Indeed, Korber et al themselves warn that they found “no significant correlation found between D614G status and hospitalization status” with the Sheffield group of COVID patients.

In another recent preprint paper the authors, who are based at the London School of Hygiene & Tropical Medicine (LSHTM), studied the genomes of over 5,300 virus samples from around the world and looked for evidence of “convergent evolution” — mutations which have evolved independently multiple times and therefore might be beneficial to the virus.

This evidence might then suggest that the COVID-19 virus is mutating in ways that may make it more difficult to control with drugs and vaccines, or perhaps make it more virulent.

They also noted the D614G spike protein mutation, writing that it and others “are putatively the result of selection pressure and should be characterized further to understand how the virus is adapting to human transmission.”

Speaking to the Alliance for Science, Professor Martin Hibberd from the LSHTM — a lead author on the new study — said: “In our paper we highlight several mutations that seem to be important to the virus.

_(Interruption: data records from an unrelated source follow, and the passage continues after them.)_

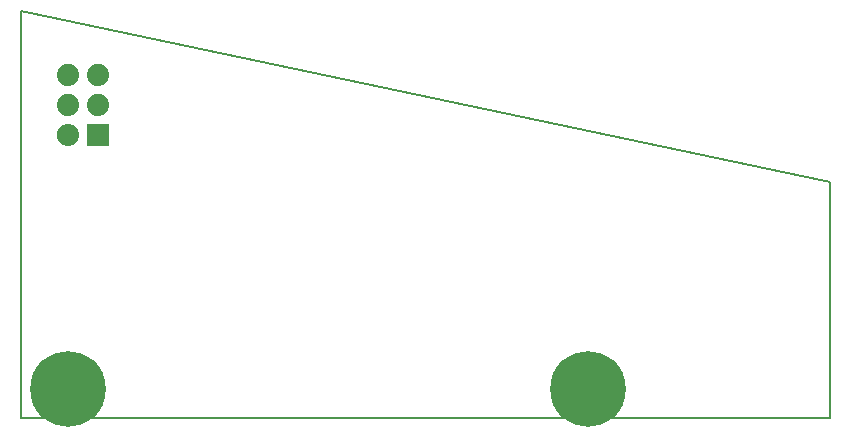
<source format=gbr>
G04 #@! TF.FileFunction,Soldermask,Bot*
%FSLAX46Y46*%
G04 Gerber Fmt 4.6, Leading zero omitted, Abs format (unit mm)*
G04 Created by KiCad (PCBNEW 4.1.0-alpha+201608171232+7063~46~ubuntu14.04.1-product) date Tue Aug 30 16:53:00 2016*
%MOMM*%
%LPD*%
G01*
G04 APERTURE LIST*
%ADD10C,0.600000*%
%ADD11C,0.150000*%
%ADD12C,6.400000*%
%ADD13R,1.879600X1.879600*%
%ADD14C,1.879600*%
%ADD15O,1.879600X1.879600*%
G04 APERTURE END LIST*
D10*
D11*
X175514000Y-99999800D02*
X175514000Y-80010000D01*
X107010200Y-99999800D02*
X107010200Y-65506600D01*
X175514000Y-80010000D02*
X107010200Y-65506600D01*
X107010200Y-99999800D02*
X175514000Y-99999800D01*
D12*
X155000000Y-97500000D03*
X111000000Y-97500000D03*
D13*
X113540000Y-76000000D03*
D14*
X113540000Y-73460000D03*
X113540000Y-70920000D03*
X111000000Y-73460000D03*
D15*
X111000000Y-76000000D03*
D14*
X111000000Y-70920000D03*
M02*

</source>
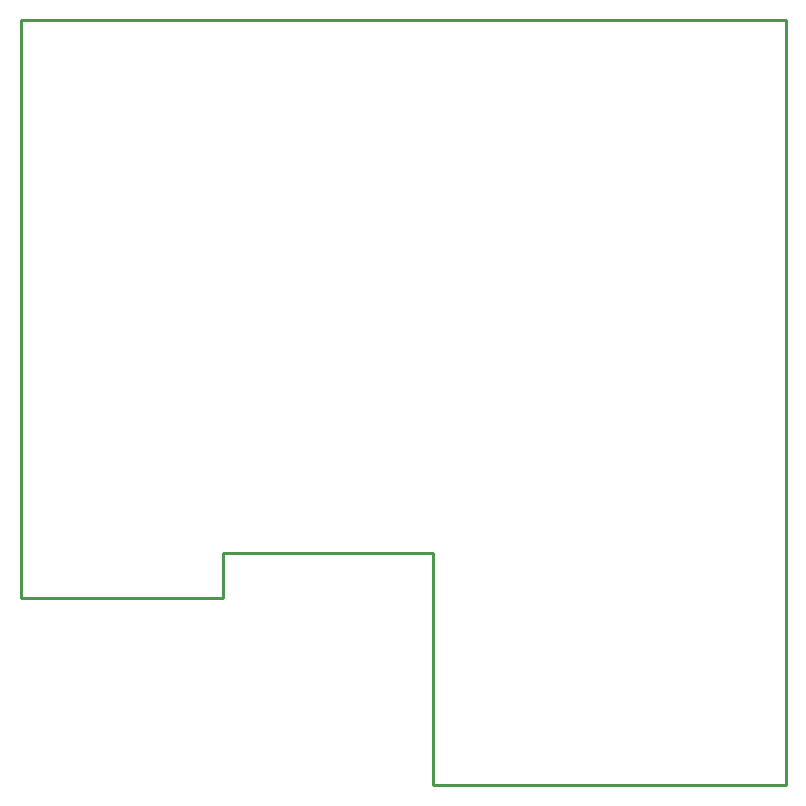
<source format=gko>
G04 Layer: BoardOutline*
G04 EasyEDA v6.3.22, 2020-01-23T08:33:16+01:00*
G04 c9beca13151b413282484c31864a17c3,a11fdbbf625d454fa155e63b1a2a2389,10*
G04 Gerber Generator version 0.2*
G04 Scale: 100 percent, Rotated: No, Reflected: No *
G04 Dimensions in inches *
G04 leading zeros omitted , absolute positions ,2 integer and 4 decimal *
%FSLAX24Y24*%
%MOIN*%
G90*
G70D02*

%ADD10C,0.010000*%
G54D10*
G01X0Y25500D02*
G01X25500Y25500D01*
G01X25500Y0D01*
G01X13750Y0D01*
G01X13750Y7750D01*
G01X6750Y7750D01*
G01X6750Y6250D01*
G01X0Y6250D01*
G01X0Y25500D01*
G01X0Y25500D01*

%LPD*%
M00*
M02*

</source>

The virus hasn’t altered due to pressure from drugs as we have not yet developed them so it is most likely due to transmission — but whether that relates to virulence or not we don’t know.”

Hibberd cautioned, however, that “we are mostly getting samples from the most severe patients” in hospitals rather than asymptomatics, who are mostly not tested. This might mean that “we have a little bit of a biased sample so that limits our full interpretation of the data.”

Regarding the D614G mutation specifically, Hibberd told the Alliance: “We’re flagging it up; we think that other scientists should be interested in it. In a worst-case scenario this could be the start of something that would be important.”

Regarding the mutation rate of SARS-CoV-2, Hibberd continued: “It looks like the mutation rate is normal or even below normal. Overall it looks pretty stable, so that’s encouraging. But you only need a few key mutations to change that picture.”

Current analyses based on virus genetic ‘”family trees” suggest that seasonal influenza mutates roughly four times as fast as the COVID-19 virus.

The relatively low mutation rate observed so far should be good news for all of us, not least because it will make vaccination efforts — the only likely long-term solution to the pandemic — more likely to succeed.

So lurid headlines and scary social media memes aside, there is not yet much convincing evidence that the COVID-19 virus is mutating rapidly, or that it is becoming any more transmissible or lethal.

But mutations are happening, and they need to be monitored in case they do impact on transmissibility or virulence. Fortunately, scientific teams around the world are doing just that.